No matter what else October 3 may bring, we herald it for having brought the world English veterinarian and author James Herriot.  Born James Alfred Wight in Sunderland in 1916 of James and Hannah Wight, he was moved to Glasgow when he was only three weeks old.  He ended up living there for 20 years. 

Although Herriot never wanted to be anything other than a veterinarian, he wasn't interested in being just another "country vet."  After attending school in Glasgow, he planned on opening state-of-the-art, flashy practice.  As things turned out, he ended up "sitting on a high Yorkshire moor in shirt sleeves and Wellingtons, smelling vaguely of cows." 

But Herriot had little choice in the matter.  He had fallen in love with the Yorkshire countryside and its people, so his future was set.  But, after more than twenty-five years in the field, Herriot began writing.  He said he wanted to tell people what it was like to be an animal doctor before the days of penicillin and modern medicine.  He also wanted to relay the numerous tales he'd amassed about all of the interesting people and humorous events he'd witnessed on his daily rounds.  Nevertheless, writing for him did not come easily.  Eventually, it was his wife who spurred him on. 

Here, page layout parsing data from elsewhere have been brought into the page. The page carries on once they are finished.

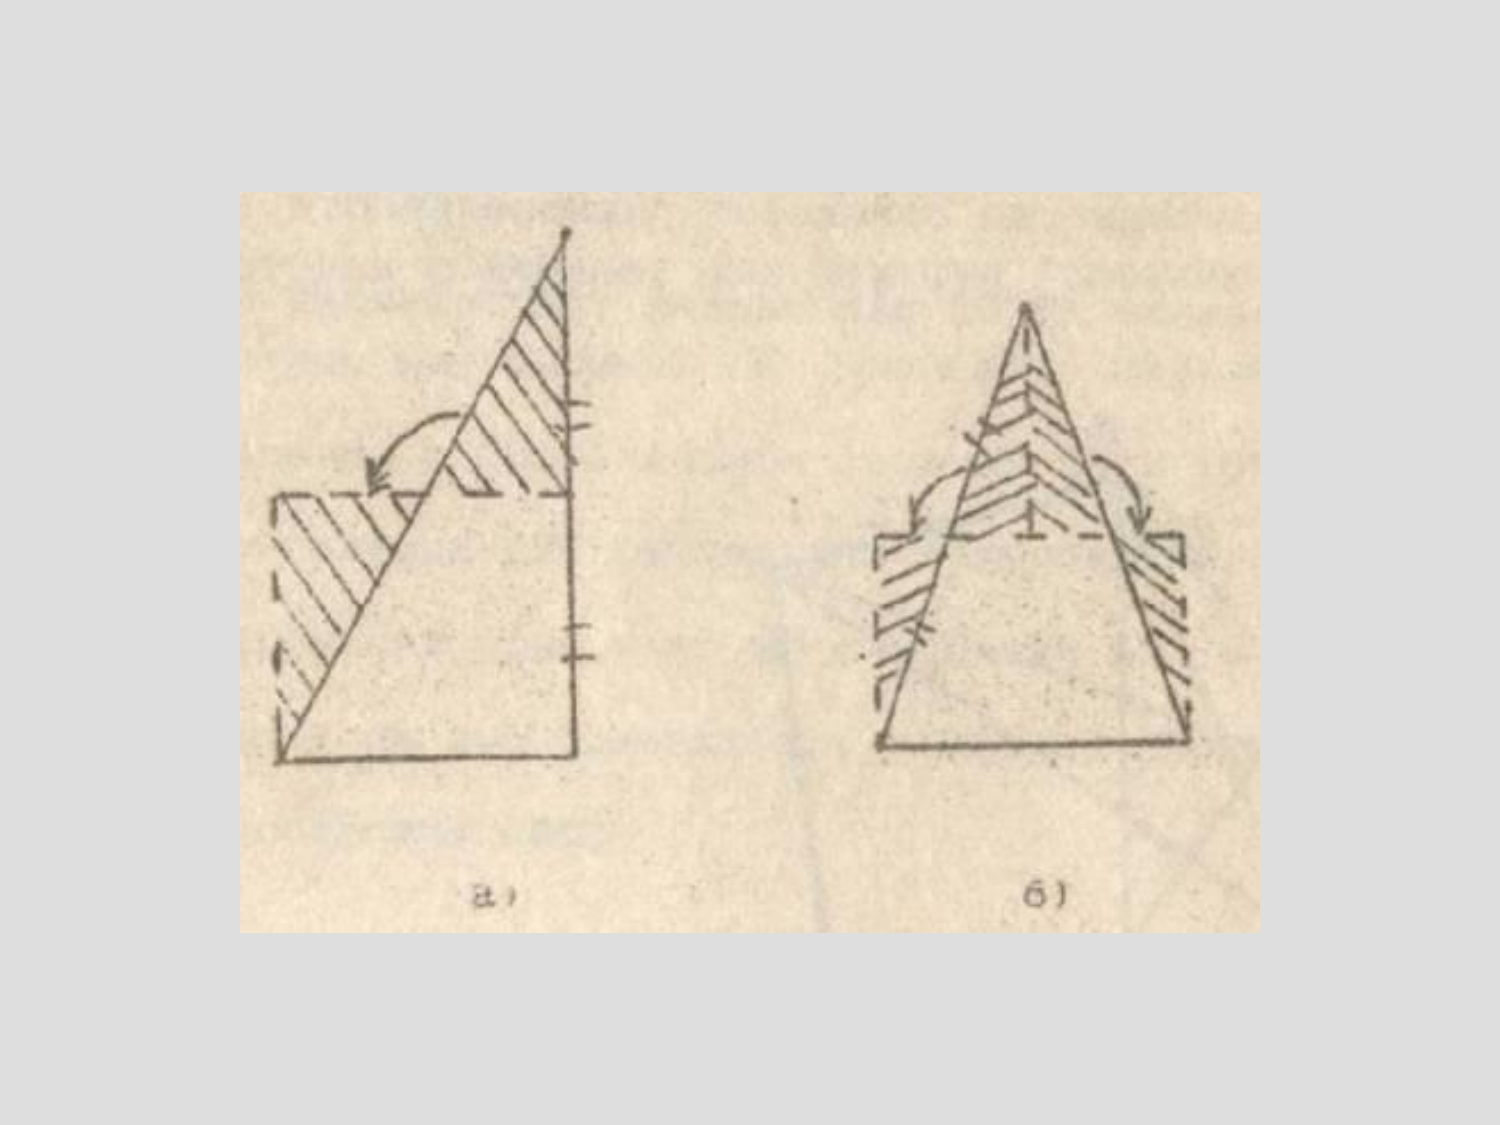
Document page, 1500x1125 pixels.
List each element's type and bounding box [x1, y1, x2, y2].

picture [240, 191, 1260, 933]
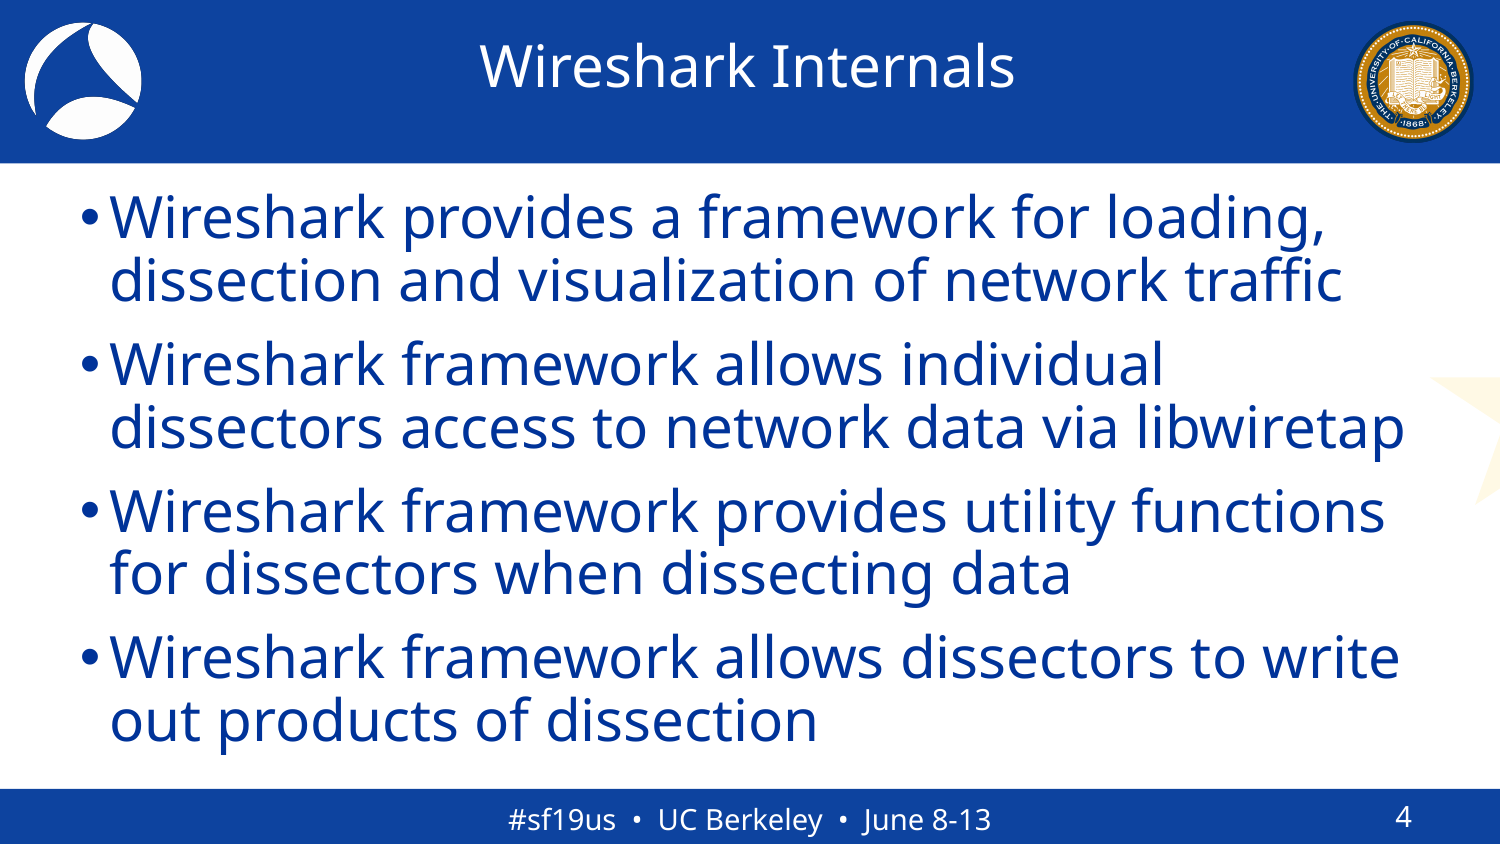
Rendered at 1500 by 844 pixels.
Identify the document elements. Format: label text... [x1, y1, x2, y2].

picture [1353, 21, 1474, 143]
list Wireshark provides a framework for loading, dissection and visualization of network traffic Wireshark framework allows individual dissectors access to network data via libwiretap Wireshark framework provides utility functions for dissectors when dissecting data Wireshark framework allows dissectors to write out products of dissection [64, 173, 1436, 788]
picture [24, 22, 142, 140]
list Wireshark Internals [147, 0, 1341, 139]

One day, while relating his experiences to her, he casually said that he would put them into a book one day.  She said to him, "Jim, you are never going to write a book."  She reminded him that he had been talking about it for twenty-five years and had never written a single word.  She said that old vets don't just suddenly write books.  Herriot replied, "That did it.  I went straight out, bought a lot of paper and got down to the job."
 


The book that led to...

The television series
His first book was If Only They Could Talk (1970).  It took him four years to find a publisher.  It sold fewer than 1,200 copies and was anything but a commercial success.  He thought that this would be his only book.  But he still had more stories to tell, so he wrote another, entitled, It Shouldn't Happen to a Vet (1972).  He suddenly became successful when both works were published together in the United States as All Creatures Great and Small (1972).  The book became a bestseller, spawned a popular PBS television series, and Herriot became a famous author.  It was as simple as that.

Other books by Herriot include All Things Bright and Beautiful, All Things Wise and Wonderful, Every Living Thing, Children's Treasury, James Herriot's Yorkshire, and Cat Stories--a book no cat lover should miss.

James Alf Wight was respected locally and never allowed his fame as an author to change his lifestyle.  Despite an extremely high taxation rate that drove off many successful artists in the mid- and late-70s, he refused to leave Britain, preferring to remain in Thirsk.  He died of cancer on February 23, 1995, at his home in Thirlby.